The city could survive with around 10,000 placards total, Schwartz said.
He said every application should once again be vetted by a city oversight panel, made up of DOT, the mayor's office and the police. Traffic agents should "write first, adjudicate later," when it comes to ticketing, he added.
The traffic enforcement agents should also go from the NYPD – which suffers from its own culture of placard abuse – back under DOT, since that agency is tasked with managing the streetscape, Schwartz said.
Schwartz has long pushed for reversing the traffic enforcement shift to NYPD that dates back to Mayor Rudy Giuliani.
"It’s not going to happen if enforcement remains in the Police Department. Police should be fighting crime," Schwartz said.
"If DOT is the enforcement agency and the police commissioner supports the DOT commissioner, this can be done," he told Streetsblog. "It’s easier done than said. It’s one of those things that I was surprised how easy it was."
Let's get digital
Mayor-elect Mamdani needs to get a handle on placards by digitizing them and tying the permits to specific license plates or registrations.
There should also be a more rigorous process for drivers applying for the document, so only those get them who really need them for official business, rather than just making it easier to commute by private vehicle.
There have been a some failed attempts to do so.
In 2019, de Blasio promised to roll out such a scheme via digital placards, and he promised to phase out the laminated paper versions by 2021.

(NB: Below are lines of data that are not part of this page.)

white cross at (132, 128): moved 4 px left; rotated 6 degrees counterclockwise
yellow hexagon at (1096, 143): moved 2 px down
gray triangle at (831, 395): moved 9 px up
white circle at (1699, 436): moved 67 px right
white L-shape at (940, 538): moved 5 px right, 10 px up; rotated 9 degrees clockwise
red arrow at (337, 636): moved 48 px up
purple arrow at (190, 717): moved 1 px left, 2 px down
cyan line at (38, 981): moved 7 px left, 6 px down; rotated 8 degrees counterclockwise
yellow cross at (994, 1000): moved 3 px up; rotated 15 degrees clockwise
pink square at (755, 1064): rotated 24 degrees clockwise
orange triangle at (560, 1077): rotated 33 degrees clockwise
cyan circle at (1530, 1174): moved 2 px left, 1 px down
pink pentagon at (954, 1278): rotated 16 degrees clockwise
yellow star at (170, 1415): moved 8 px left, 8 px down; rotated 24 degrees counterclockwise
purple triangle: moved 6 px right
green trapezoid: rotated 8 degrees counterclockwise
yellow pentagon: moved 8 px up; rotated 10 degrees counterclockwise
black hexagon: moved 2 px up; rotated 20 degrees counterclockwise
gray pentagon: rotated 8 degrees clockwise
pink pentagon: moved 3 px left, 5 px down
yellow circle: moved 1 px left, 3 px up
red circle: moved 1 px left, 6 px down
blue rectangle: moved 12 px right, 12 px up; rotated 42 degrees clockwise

The goal was to enable the NYPD's traffic enforcement agents to quickly scan a barcode and see if a car was legally parked with a city permit – and if not, give it a ticket, as opposed to the pervasive laissez-faire policy.
Some barcode decals began showing up on DOT vehicles outside the agency's headquarters in Lower Manhattan that year. But the then-mayor dismantled his dedicated units the next year after officials just yanked five placards from city employees under the supposedly harsher regime, and his DOT quietly backed off the initiative in 2021.
That sent the message that the city didn't have the guts – or didn't care – to stop illegal parking, especially if government employees did it.
"It just says there’s no real rules here, anybody can do anything, and there’s even an inner set of rules for city government workers," said Orcutt. "It makes people think city government works mainly for the workforce and not for the people of this city and that’s a terrible message."
Under a more transparent administration, enforcement data could go back to agencies and their inspectors general, along with the Department of Investigation.
"We have no idea if the number of parking agentos matches the problem, or if there’s some other way to get a handle on it," Orcutt said.
The people behind the prolific social media watchdog Placard Corruption were skeptical that the barcodes actually made a dent, since cops continued to let people with decals park illegally even after they expired.
This @NYCHousing car with an expired @nysdmv safety inspection and expired parking placard was parked illegally in a No Standing zone right outside of @NYCMayorsOffice.
— placard corruption (@placardabuse) April 3, 2025
It's not even legal with a valid placard, but the @NYPDnews never does anything about this #PlacardCorruption. pic.twitter.com/JNK05lYZ6n
Digitization would make it harder for people to pass around placards among vehicles, but the linchpin still lies in actual enforcement, the keepers of the account said.
"The core issue is the NYPD allowing anything that suggests placard class affiliation to get away with illegal parking, and the windshield decals served that purpose perfectly well," they wrote in an email.